It’s familiar scene in many cities across Asia. Step into a busy thoroughfare in a commercial or shopping district, and one is accosted by a bevy of people trying to hand out leaflets, peddling everything from a soothing foot massage to hot dining options.
The job of those street marketers is anything but easy, as most pedestrians either ignore the pitches or walk past hurriedly pretending to have more important work on hand.
So, in this situation, how does one snare a potential customer? Well, how about having an attractive sales girl or a model perched atop a chair on a two to three meter high pole and make a neat swoop on any passing prospect?
Seems outlandish? Maybe so, but this is exactly what some innovative mainlanders are doing as they seek new ways in cost-effective leaflet marketing.
High up in the air, the leaflet girl becomes a human Roly Poly, swerving to reach her target and returning to her pole position once the task is accomplished — all this without setting foot on the ground.
Given the amazing performance, can any passerby not stop and gawk? The answer is obvious. Rather than avoid the sales person, people have been flocking to experience the novel way of being handed the leaflet and having a close encounter with a pretty girl.

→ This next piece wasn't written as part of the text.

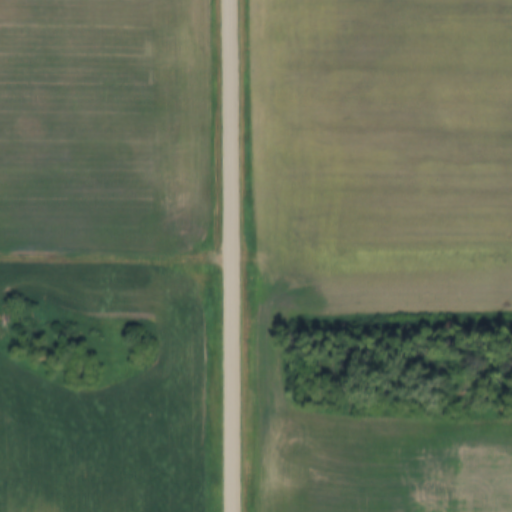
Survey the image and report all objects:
road: (255, 254)
road: (230, 256)
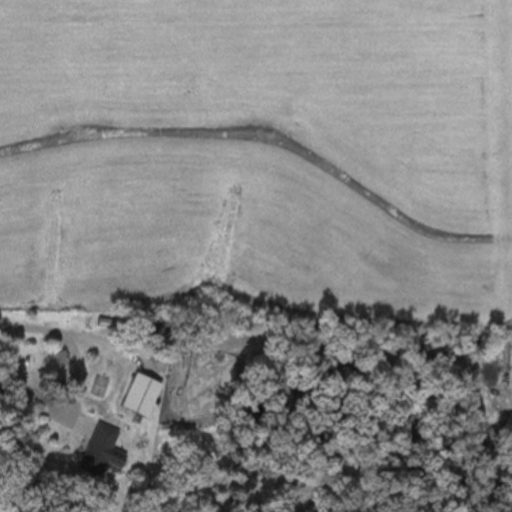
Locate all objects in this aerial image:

Even those who are not interested in buying anything usually take photos and share it on the internet, giving free publicity to the vendor.
Roly Poly beauties have proved to be a great way of attracting eyeballs and cameras, and this is prompting a growing number of businesses to deploy them in shopping malls, exhibitions and trade shows.
Some observers have raised concerns over the models’ work safety, but organizers say the steel pole is designed to handle up to 180 kg of body weight, or more than three times that of an average model, and that the strong base will ensure its stability.